JORDAN GOODMAN: I think 850s do exist.
That’s not my college logic professor, that’s credit expert Jordan Goodman.
GOODMAN: They’re very rare, becoming more and more rare as the economy slides down.
Gagliano: Are you sure that they exist or is this just, like, your hunch?
GOODMAN: I have met people who say they’ve got 850, but I’ve never actually confirmed it — it’s not the kind of thing you normally show somebody.
Gagliano: For a second opinion, I asked Greg McBride of Bankrate.com.
Greg McBride: Now if your credit score is above 760, you’re already qualifying for the very best rate, so obsessing about pushing it even higher is largely a waste of time.
Gagliano: But that’s not my questions, Greg! Is that 850 out there? Can I win the FICO game?
MCBRIDE: I don’t think attaining the perfect credit score is possible.
Gagliano: Really? You don’t think anybody has an 850.
MCBRIDE: FICO is the party to ask.
So I did. I went to Oz and I spoke to the wizard. Or at least the wizard’s spokesman: FICO’s PR director Craig Watts.
Craig Watts: In rare circumstances it is possible to get a FICO score of 850.
That’s the good news. Here’s the bad:
Watts: For a broad section of the population, it probably isn’t possible, even if they do everything right.
That’s because there’s not one formula for calculating your FICO score. There are ten. Each is a “scorecard,” that gives different items in your credit history slightly different weight. Your scorecard depends on where you are in your economic life.
Watts: For example, if you are college student, you’re brand new to credit. The FICO formula is only comparing you to other people who also have very short credit histories.

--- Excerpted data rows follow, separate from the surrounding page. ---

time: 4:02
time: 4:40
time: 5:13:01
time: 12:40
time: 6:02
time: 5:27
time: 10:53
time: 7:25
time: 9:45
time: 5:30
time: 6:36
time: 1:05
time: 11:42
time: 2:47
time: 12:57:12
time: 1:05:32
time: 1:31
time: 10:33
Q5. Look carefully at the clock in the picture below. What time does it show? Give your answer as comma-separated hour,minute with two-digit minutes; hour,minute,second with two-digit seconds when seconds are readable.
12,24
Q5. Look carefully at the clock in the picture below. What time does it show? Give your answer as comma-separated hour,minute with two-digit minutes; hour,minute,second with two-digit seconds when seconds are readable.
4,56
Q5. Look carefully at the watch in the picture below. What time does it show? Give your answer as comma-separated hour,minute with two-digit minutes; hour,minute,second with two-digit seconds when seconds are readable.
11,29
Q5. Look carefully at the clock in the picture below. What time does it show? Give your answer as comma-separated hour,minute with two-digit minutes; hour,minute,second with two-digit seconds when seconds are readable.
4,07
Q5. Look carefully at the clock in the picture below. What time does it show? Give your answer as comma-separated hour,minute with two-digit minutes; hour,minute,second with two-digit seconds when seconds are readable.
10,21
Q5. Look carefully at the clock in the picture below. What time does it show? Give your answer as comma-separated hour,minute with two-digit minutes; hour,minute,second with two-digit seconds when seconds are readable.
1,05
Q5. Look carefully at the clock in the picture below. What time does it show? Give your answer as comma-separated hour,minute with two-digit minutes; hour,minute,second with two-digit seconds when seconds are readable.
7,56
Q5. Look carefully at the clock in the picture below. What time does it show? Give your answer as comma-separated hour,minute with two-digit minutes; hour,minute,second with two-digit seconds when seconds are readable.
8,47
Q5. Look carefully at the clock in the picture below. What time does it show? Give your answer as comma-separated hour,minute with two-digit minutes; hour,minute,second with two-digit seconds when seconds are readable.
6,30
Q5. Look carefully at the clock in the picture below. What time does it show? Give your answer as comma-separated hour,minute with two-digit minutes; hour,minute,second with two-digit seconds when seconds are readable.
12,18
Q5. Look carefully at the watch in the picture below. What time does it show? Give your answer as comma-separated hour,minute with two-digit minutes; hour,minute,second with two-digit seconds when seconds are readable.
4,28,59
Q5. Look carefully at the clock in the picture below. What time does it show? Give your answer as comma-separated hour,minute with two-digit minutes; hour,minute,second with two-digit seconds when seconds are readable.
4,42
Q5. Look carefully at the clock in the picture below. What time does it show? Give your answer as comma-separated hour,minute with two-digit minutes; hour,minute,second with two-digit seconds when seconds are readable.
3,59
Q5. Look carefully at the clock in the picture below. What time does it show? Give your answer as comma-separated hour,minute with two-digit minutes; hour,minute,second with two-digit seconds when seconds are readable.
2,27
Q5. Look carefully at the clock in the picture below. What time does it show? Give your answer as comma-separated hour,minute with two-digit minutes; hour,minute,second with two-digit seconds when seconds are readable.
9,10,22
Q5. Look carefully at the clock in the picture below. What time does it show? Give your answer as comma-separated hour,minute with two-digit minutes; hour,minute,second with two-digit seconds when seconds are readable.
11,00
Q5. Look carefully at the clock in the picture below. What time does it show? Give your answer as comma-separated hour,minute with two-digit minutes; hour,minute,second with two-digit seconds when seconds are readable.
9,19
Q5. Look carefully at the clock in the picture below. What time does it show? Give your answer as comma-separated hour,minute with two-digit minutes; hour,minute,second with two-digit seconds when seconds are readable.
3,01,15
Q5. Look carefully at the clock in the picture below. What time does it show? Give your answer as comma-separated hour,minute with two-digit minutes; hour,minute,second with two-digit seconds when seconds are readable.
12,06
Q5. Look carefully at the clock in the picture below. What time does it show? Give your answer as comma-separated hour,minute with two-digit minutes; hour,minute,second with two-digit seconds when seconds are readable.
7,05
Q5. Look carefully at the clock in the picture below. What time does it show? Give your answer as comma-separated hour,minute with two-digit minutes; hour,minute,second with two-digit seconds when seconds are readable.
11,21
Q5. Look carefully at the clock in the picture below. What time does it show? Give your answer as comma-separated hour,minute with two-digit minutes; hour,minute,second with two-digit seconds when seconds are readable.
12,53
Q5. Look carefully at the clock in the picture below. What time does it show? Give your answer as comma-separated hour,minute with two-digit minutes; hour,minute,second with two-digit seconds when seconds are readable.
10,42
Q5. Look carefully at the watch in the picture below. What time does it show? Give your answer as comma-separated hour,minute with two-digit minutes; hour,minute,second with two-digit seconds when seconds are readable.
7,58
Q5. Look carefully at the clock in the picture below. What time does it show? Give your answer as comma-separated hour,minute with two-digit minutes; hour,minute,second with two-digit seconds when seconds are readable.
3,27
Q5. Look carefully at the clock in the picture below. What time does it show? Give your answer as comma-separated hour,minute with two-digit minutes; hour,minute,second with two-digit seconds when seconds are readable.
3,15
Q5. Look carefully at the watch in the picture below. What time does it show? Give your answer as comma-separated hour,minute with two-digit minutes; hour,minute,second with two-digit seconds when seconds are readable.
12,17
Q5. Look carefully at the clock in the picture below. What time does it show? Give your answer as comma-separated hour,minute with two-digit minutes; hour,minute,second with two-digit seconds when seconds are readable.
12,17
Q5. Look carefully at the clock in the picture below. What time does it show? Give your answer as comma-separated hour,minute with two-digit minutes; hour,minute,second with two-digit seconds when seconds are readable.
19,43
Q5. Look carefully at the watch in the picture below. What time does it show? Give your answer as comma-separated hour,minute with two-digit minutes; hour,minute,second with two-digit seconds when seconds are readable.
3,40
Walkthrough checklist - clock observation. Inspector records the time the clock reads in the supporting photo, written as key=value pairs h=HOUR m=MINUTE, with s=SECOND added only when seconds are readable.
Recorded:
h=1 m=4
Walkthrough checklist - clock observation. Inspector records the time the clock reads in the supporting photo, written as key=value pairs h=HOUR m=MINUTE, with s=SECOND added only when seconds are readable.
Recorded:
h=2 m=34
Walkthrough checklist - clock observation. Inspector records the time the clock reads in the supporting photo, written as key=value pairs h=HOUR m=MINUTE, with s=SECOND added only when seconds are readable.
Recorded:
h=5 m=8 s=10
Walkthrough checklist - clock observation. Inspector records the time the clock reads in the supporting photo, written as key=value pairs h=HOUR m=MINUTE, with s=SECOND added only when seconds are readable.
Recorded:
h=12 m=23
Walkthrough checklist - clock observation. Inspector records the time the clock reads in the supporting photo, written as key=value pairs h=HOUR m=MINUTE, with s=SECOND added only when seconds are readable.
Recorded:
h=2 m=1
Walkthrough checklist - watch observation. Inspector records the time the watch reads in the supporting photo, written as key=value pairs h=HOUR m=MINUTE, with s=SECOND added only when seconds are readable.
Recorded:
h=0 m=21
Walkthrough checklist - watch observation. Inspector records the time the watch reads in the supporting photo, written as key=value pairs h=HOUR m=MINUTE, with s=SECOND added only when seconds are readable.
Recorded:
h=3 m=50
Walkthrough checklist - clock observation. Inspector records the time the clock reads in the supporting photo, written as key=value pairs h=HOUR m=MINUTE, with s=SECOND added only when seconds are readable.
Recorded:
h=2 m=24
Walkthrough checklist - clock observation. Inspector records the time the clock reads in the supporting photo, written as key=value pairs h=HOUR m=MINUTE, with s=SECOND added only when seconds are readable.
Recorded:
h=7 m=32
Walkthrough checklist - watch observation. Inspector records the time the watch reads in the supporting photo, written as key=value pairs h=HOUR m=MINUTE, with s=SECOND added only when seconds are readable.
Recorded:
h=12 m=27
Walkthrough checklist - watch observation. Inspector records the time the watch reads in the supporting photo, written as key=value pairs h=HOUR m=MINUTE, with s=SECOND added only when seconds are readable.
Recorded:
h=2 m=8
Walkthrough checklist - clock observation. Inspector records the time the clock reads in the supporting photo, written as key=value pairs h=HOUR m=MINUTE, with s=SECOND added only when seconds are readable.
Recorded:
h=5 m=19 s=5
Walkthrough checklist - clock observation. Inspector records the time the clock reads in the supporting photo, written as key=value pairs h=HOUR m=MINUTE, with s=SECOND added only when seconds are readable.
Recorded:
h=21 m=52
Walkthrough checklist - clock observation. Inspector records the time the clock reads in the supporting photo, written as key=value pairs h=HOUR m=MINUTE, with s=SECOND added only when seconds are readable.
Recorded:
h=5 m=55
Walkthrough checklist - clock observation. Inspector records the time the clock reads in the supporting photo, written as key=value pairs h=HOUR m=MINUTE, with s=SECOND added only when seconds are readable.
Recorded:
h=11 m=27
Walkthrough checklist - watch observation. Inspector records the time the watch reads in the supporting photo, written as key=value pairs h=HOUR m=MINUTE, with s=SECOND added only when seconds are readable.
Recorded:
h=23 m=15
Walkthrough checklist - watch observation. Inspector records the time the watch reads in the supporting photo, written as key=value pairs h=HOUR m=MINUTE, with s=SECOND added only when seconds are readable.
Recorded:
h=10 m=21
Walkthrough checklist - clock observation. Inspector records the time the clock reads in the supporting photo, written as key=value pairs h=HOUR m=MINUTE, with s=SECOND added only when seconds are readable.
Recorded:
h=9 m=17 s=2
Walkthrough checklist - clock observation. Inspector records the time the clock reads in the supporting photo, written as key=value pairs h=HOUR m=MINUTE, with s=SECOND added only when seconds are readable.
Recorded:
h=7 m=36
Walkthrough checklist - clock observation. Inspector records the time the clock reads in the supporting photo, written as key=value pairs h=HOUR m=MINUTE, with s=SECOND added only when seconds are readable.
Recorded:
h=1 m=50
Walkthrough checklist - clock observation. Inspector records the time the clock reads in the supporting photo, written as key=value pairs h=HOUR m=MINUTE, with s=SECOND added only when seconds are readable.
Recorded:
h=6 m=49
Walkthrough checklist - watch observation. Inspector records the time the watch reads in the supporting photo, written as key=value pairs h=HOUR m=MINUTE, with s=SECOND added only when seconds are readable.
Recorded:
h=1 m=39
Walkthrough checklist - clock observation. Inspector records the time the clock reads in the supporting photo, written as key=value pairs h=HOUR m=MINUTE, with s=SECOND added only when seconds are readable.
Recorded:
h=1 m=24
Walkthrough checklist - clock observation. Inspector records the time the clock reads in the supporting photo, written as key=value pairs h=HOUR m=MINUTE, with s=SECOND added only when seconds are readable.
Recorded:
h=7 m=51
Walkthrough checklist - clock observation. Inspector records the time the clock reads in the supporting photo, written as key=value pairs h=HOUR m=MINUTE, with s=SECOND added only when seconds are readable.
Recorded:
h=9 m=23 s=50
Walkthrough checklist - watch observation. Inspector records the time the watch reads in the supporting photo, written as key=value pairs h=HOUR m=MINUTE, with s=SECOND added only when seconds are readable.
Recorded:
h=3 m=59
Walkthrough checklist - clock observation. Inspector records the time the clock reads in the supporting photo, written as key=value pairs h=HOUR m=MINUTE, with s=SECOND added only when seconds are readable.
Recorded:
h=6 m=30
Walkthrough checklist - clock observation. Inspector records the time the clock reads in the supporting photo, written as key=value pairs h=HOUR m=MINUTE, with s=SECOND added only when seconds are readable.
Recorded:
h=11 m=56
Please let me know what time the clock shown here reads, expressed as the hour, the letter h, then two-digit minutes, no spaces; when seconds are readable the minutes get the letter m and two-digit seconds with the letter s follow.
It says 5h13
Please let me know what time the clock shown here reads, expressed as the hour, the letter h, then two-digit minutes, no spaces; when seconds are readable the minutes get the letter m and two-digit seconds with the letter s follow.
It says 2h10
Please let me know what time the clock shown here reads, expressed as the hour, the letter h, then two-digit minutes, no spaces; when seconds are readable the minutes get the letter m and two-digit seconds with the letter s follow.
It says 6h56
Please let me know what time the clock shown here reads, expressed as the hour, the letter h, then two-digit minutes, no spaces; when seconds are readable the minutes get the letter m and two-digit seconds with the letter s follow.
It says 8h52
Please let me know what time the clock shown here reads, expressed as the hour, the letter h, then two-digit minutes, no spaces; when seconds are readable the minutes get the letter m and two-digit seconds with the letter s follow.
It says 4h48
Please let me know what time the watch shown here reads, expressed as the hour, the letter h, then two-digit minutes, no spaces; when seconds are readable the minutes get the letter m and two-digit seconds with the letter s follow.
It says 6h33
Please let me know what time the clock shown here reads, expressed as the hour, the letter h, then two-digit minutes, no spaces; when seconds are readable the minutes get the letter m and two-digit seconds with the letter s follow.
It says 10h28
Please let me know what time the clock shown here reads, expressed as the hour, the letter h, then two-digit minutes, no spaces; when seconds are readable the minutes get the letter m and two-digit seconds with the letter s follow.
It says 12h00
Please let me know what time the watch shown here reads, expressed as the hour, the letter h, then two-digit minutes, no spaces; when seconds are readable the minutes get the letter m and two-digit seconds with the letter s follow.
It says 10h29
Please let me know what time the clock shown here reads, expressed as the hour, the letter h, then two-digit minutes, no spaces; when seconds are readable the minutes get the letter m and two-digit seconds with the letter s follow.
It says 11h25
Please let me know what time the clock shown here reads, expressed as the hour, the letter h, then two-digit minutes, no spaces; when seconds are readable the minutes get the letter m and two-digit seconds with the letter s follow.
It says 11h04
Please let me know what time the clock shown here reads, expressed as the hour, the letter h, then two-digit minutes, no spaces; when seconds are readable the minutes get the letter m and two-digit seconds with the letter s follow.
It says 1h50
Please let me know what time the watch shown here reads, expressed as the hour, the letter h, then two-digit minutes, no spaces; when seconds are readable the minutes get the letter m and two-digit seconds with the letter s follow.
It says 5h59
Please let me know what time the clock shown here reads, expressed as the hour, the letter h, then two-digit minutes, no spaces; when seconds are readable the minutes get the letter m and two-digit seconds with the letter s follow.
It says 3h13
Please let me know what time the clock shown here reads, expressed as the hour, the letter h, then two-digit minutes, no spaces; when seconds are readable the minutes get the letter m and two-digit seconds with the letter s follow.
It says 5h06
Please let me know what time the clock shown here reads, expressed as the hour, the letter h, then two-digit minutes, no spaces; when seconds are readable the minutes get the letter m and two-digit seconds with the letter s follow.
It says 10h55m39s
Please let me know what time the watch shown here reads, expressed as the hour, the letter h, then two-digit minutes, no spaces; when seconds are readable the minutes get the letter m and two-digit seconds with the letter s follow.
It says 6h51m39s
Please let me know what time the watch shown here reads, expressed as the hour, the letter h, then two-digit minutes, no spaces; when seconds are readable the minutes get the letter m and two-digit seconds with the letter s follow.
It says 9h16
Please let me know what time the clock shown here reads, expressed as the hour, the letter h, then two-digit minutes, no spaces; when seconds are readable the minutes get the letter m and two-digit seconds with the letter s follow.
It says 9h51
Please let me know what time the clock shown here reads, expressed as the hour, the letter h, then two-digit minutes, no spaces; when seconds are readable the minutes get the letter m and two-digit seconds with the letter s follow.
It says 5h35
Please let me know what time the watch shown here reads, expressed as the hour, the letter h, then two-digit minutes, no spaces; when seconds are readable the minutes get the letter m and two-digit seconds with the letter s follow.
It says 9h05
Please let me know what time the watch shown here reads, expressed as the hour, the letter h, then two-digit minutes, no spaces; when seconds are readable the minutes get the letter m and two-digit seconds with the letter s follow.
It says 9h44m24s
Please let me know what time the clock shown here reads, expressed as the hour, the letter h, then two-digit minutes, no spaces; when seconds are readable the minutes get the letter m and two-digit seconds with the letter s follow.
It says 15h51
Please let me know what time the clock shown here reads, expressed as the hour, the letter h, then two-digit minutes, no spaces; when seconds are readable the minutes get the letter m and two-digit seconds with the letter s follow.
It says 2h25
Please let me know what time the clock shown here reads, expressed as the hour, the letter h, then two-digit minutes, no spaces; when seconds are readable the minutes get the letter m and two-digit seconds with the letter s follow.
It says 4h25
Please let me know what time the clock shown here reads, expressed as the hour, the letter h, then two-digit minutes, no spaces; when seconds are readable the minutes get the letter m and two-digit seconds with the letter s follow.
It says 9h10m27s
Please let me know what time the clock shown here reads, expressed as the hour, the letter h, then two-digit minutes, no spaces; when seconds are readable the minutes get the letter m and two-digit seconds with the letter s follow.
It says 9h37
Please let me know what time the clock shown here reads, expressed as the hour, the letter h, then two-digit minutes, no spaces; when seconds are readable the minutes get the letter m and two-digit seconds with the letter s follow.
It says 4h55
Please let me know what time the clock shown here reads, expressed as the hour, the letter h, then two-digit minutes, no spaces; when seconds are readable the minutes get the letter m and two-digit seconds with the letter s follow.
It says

There’s a scorecard for people who’ve been through, say, bankruptcy — they may be printing extras of those these days. But here’s the point: every scorecard has its own score range. If your scorecard’s top range isn’t 850? You can’t get an 850, period. Now, what scorecard applies to you, or when you’ll move out of one and into another? That’s a secret. All Watts would tell me is how to get the best score possible.
Watts: Pay everybody on time, keep your account balances low on credit cards, take on new credit obligations sparingly, and then continue managing credit for a long time. Typically people who score in the mid-800s have been managing credit for at least a couple of decades.
Gagliano: So, be a financial rock star, and become old.
Watts: Yeah, be the Mick Jagger of the credit world!
You hear that, George Judson? Yeah, you with your 820 FICO score? Rematch in ten years, buddy. Bring your game face.
In Los Angeles, I’m Rico Gagliano for Marketplace Money.